Turning a habit into a tradition takes some time, but I think it mostly comes down to changing how you think about habits. For the things you do often, be sure to think of them as “if ____ then ____” statements instead of “if I want to” ones. If you apply this type of thinking to your habits, they will slowly turn into traditions. It will take some time, but once you get here you’ll notice (or maybe you won’t) things going much more smoothly. A lot more will get done as well. This is basically the Super Saiyan version of habit forming.
Your Japanese Habits
As you can see, habit forming works best when you can measure the things you’re doing. They also work better when you think about them as things you do, not things you could do.
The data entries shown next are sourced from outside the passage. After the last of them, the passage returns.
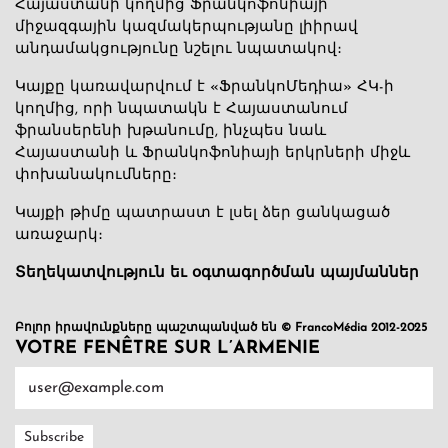
Հայաստանի կողմից Ֆրանկոֆոնիայի
միջազգային կազմակերպությանը լիիրավ
անդամակցությունը նշելու նպատակով։
Կայքը կառավարվում է «ՖրանկոՄեդիա» ՀԿ-ի
կողմից, որի նպատակն է Հայաստանում
ֆրանսերենի խթանումը, ինչպես նաև
Հայաստանի և Ֆրանկոֆոնիայի երկրների միջև
փոխանակումները։
Կայքի թիմը պատրաստ է լսել ձեր ցանկացած
առաջարկ։
Տեղեկատվություն եւ օգտագործման պայմաններ
Բոլոր իրավունքները պաշտպանված են © FrancoMédia 2012-2025
VOTRE FENÊTRE SUR L’ARMENIE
With this in mind, here are some ideas for habits you could attempt to form, should you want to. Of course, you should come up with habits that will affect you the most positively in your Japanese studies, so come up with your own habits where you can.
- Learn the meaning and reading of ten kanji per day.
- Zero out my WaniKani reviews before going to sleep every night.
- Write a Lang-8 post every night before going to sleep.
- Learn one new vocabulary word every day.
- Read a page out of my book every morning at breakfast.
Notice how they all include a “when” as well as a very specific “what”? Hopefully the habits you’re attempting will look like this too, whatever they end up being. Whether big or small, the important thing is that when you feel like something has become a “tradition,” add another habit to work towards into the mix if you think you can handle it. Traditions (in theory) don’t take up any willpower, which means you should be able to keep adding more up to a certain point. Eventually you’ll find your limit, but hopefully by that time you’ve completed some goals via this “traditions” method and will have some extra room to spare.